Sebastian Barry, Irish literary Laureate, is in London to promote his first play in a decade. He didn’t plan on leaving it so long, he insists; it’s just that finishing the play — On Blueberry Hill — took longer than he’d planned. How long? Most of the decade, he confesses. At one point progress was so slow that he wrote to his agent and offered to pay back the advance. ‘God knows, money is tight enough already in theatre without me taking it for not writing a play,’ he says.
In his defence, Barry has been rather busy, publishing no fewer than three novels (including the Costa prize-winning Days Without End) in the time it took to finish one play. Why did On Blueberry Hill take so long then? Is it that he finds novels easier to write, or does he just enjoy them more? Neither, he says, insisting that, despite any statistical evidence to the contrary, he’s actually come to prefer writing plays to novels.
‘I’m a prose writer who grew up in the theatre,’ he says. His mother, Joan O’Hara, was a stage actress who went on to star in one of Ireland’s longest-running soap operas. ‘As a young child I just assumed everyone’s mother was an actor,’ he says. ‘I was shocked when I went to school and found that they did other things, like minding house.’
‘Irish writing is basically a bunch of mavericks doing everything they can to get away from each other’

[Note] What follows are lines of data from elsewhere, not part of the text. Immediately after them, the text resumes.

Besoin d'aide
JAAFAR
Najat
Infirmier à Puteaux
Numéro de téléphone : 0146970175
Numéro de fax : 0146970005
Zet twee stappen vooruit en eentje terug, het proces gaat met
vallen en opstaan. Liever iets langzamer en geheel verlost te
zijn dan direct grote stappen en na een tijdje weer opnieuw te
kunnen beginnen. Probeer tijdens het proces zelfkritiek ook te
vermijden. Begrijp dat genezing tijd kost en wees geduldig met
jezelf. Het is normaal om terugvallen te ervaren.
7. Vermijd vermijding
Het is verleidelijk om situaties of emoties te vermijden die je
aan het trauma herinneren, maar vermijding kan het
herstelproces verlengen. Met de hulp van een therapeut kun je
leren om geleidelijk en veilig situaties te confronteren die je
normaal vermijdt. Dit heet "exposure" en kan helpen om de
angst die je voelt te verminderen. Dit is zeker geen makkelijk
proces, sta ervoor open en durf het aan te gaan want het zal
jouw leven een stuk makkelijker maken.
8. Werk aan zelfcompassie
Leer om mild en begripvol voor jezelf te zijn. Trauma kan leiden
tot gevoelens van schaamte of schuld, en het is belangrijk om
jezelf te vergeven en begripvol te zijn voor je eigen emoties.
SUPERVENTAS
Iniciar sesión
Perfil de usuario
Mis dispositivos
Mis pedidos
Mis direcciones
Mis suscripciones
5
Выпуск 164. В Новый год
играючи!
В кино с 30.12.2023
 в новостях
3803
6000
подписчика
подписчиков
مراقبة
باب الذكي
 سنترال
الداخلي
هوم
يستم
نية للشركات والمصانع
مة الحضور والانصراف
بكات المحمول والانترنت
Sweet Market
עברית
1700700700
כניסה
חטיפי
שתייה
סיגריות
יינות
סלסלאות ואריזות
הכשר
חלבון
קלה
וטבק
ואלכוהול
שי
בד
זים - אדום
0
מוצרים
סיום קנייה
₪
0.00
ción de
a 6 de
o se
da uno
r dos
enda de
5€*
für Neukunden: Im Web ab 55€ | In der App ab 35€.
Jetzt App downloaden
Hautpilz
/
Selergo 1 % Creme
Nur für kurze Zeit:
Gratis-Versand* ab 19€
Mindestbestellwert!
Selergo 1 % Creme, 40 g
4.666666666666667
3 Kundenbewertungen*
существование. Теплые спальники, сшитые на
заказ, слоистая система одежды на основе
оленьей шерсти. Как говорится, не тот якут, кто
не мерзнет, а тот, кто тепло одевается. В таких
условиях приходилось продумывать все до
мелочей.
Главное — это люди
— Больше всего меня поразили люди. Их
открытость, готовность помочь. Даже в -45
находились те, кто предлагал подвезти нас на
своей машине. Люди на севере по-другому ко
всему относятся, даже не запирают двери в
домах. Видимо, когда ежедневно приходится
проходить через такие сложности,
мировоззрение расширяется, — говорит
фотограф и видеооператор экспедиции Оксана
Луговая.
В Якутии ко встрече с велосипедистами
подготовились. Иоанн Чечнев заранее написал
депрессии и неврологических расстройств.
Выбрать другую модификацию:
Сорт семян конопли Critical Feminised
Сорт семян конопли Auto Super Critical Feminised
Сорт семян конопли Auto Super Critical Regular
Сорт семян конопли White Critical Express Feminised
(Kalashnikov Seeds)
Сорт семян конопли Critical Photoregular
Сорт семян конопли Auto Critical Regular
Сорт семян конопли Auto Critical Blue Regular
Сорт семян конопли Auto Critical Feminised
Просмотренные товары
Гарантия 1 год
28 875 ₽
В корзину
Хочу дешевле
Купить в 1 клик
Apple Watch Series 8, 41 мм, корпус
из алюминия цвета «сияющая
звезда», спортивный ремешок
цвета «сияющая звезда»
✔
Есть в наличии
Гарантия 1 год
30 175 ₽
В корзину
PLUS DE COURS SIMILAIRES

He speaks of his admiration for the actors he’s worked with on previous plays — Claire Bloom, Donal McCann and Sinead Cusack. Did he never want to act himself, I ask. His live readings, some of which can be found on YouTube, are brilliantly flamboyant, with Barry — a six-foot-something mountain of a man — unable to resist the temptation to put on bombastic accents or segue into Irish folk ditties.